* [WHAT THIS TASK INVOLVES]:
Transcribe the text lines of every item below word for word, in their original order. Omit the pictures from the output.

[PROVIDED INFORMATION — start]

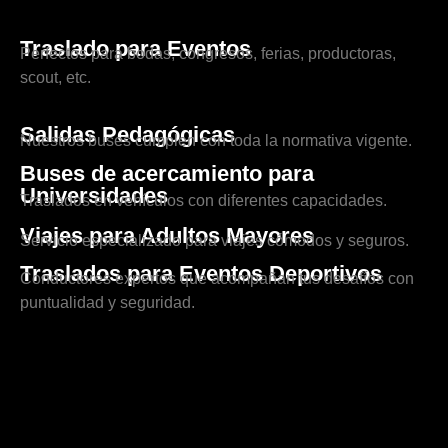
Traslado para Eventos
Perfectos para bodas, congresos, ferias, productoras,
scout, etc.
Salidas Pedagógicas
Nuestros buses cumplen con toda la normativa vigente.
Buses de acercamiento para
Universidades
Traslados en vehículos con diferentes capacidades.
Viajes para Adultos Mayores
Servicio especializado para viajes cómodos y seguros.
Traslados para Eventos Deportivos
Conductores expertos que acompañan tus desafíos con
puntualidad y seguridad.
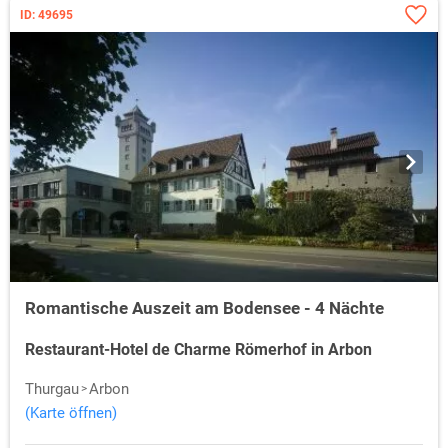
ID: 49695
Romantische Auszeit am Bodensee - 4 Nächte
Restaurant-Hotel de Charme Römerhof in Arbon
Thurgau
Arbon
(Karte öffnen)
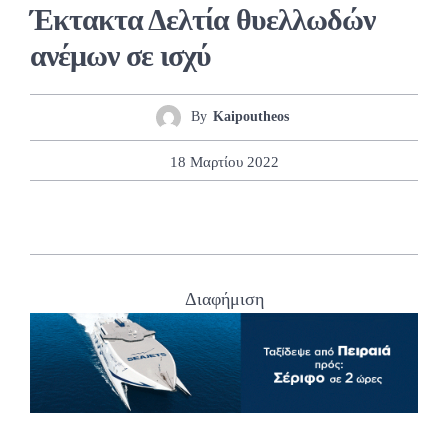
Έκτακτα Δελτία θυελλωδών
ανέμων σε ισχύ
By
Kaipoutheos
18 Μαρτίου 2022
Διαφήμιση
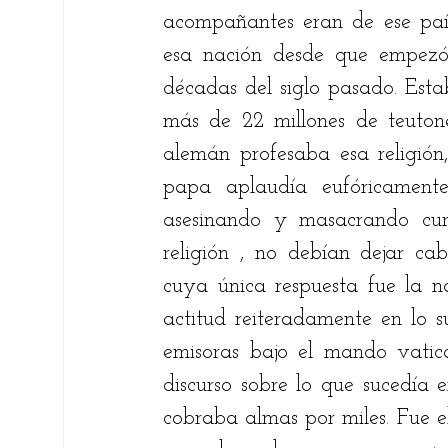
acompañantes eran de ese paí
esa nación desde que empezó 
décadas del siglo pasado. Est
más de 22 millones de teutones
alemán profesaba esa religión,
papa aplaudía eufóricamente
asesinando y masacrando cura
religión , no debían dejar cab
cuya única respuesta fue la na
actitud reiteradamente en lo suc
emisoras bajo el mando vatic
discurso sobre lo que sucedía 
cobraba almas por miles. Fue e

[PROVIDED INFORMATION — finish]

* [RESULT OF THIS TASK]:
Traslado para Eventos
Perfectos para bodas, congresos, ferias, productoras,
scout, etc.
Salidas Pedagógicas
Nuestros buses cumplen con toda la normativa vigente.
Buses de acercamiento para
Universidades
Traslados en vehículos con diferentes capacidades.
Viajes para Adultos Mayores
Servicio especializado para viajes cómodos y seguros.
Traslados para Eventos Deportivos
Conductores expertos que acompañan tus desafíos con
puntualidad y seguridad.
ID: 49695
Romantische Auszeit am Bodensee - 4 Nächte
Restaurant-Hotel de Charme Römerhof in Arbon
Thurgau
Arbon
(Karte öffnen)
Έκτακτα Δελτία θυελλωδών
ανέμων σε ισχύ
By
Kaipoutheos
18 Μαρτίου 2022
Διαφήμιση
acompañantes eran de ese paí
esa nación desde que empezó 
décadas del siglo pasado. Est
más de 22 millones de teutones
alemán profesaba esa religión,
papa aplaudía eufóricamente
asesinando y masacrando cura
religión , no debían dejar cab
cuya única respuesta fue la na
actitud reiteradamente en lo suc
emisoras bajo el mando vatic
discurso sobre lo que sucedía 
cobraba almas por miles. Fue e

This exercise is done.